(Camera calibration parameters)
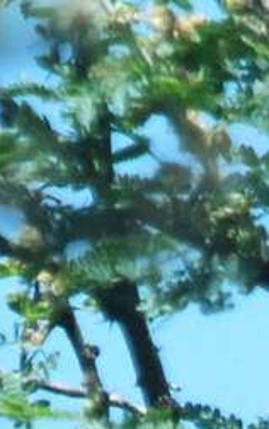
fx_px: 51084
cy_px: 626
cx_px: 1061
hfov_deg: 0.3
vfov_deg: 0.5
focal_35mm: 4365
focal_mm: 450
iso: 220
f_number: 6.3
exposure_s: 1/500
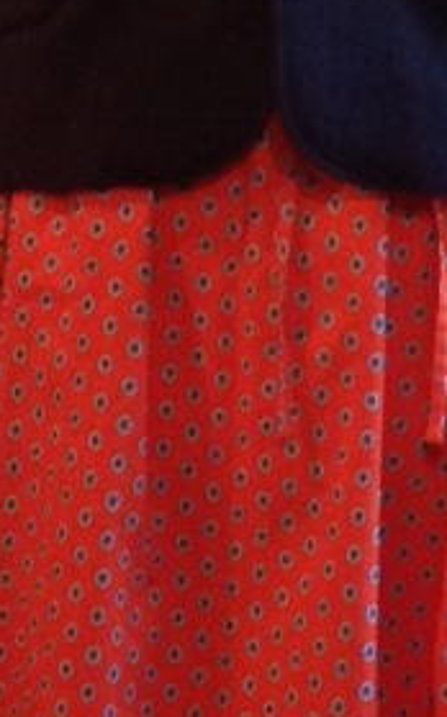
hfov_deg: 7.6
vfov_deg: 12.2
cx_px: 293
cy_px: 314
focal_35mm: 172
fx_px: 3358
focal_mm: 4.28
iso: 250
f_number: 2.4
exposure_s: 1/15
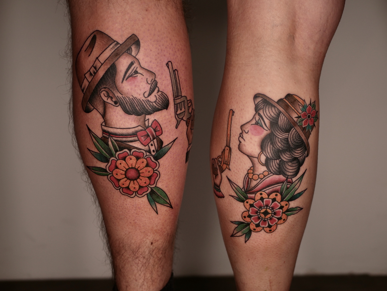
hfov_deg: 38.2
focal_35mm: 50
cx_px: 194
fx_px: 559
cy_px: 146
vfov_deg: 29.1
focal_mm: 25
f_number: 2.2
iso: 200
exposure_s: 1/800
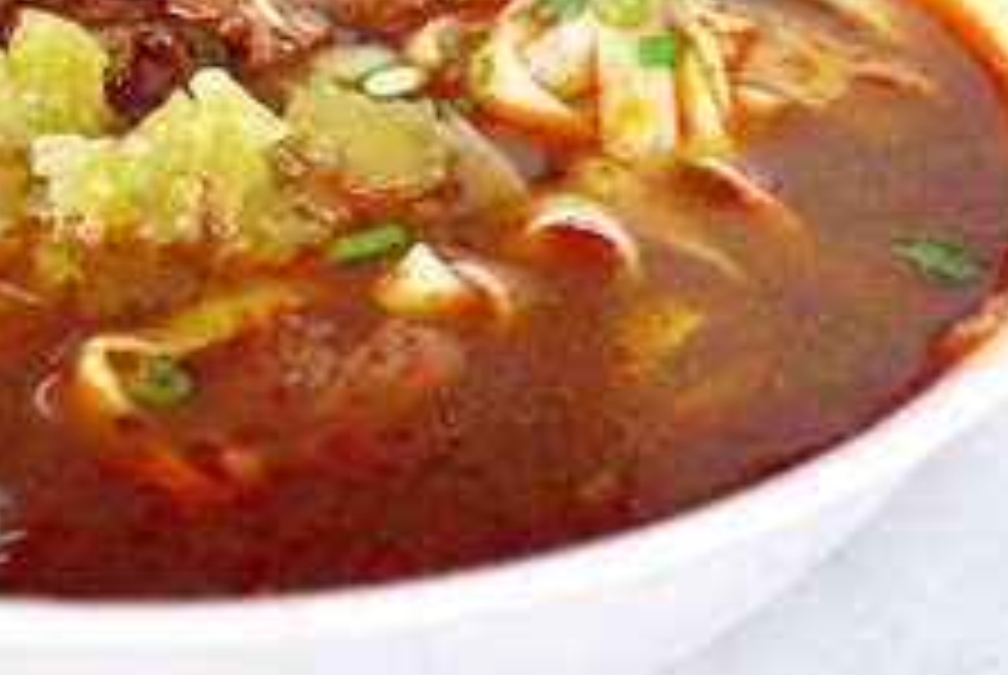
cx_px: 626
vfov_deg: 8.3
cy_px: -81
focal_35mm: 165
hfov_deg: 12.4
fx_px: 4626
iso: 320
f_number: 4.5
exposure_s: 1/60
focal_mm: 38
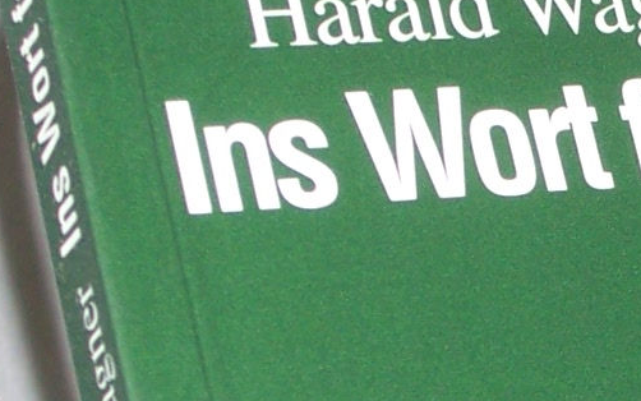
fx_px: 4508
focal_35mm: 258
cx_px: 984
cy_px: 402
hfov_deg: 8.0
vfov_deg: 5.1
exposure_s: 1/80
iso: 80
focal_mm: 8.7
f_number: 3.2
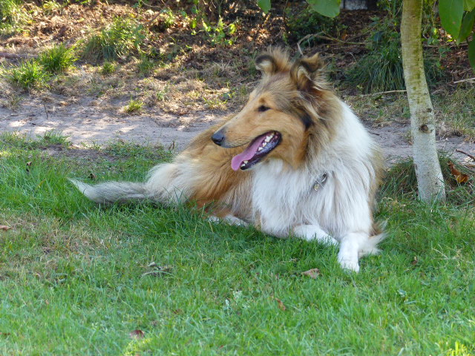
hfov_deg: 13.3
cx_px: 238
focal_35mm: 149
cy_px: 178
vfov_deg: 10.0
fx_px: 2045
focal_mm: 24.3
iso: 250
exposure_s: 1/320
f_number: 2.8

> _Exercise goal_: Pictures excluded, reproduce only the part above that opens with the line holding "hfov_deg: 38.2" and closes with the line holding "focal_mm: 8.7", exactly as written.

> _Exercise answer_:
hfov_deg: 38.2
focal_35mm: 50
cx_px: 194
fx_px: 559
cy_px: 146
vfov_deg: 29.1
focal_mm: 25
f_number: 2.2
iso: 200
exposure_s: 1/800
cx_px: 626
vfov_deg: 8.3
cy_px: -81
focal_35mm: 165
hfov_deg: 12.4
fx_px: 4626
iso: 320
f_number: 4.5
exposure_s: 1/60
focal_mm: 38
fx_px: 4508
focal_35mm: 258
cx_px: 984
cy_px: 402
hfov_deg: 8.0
vfov_deg: 5.1
exposure_s: 1/80
iso: 80
focal_mm: 8.7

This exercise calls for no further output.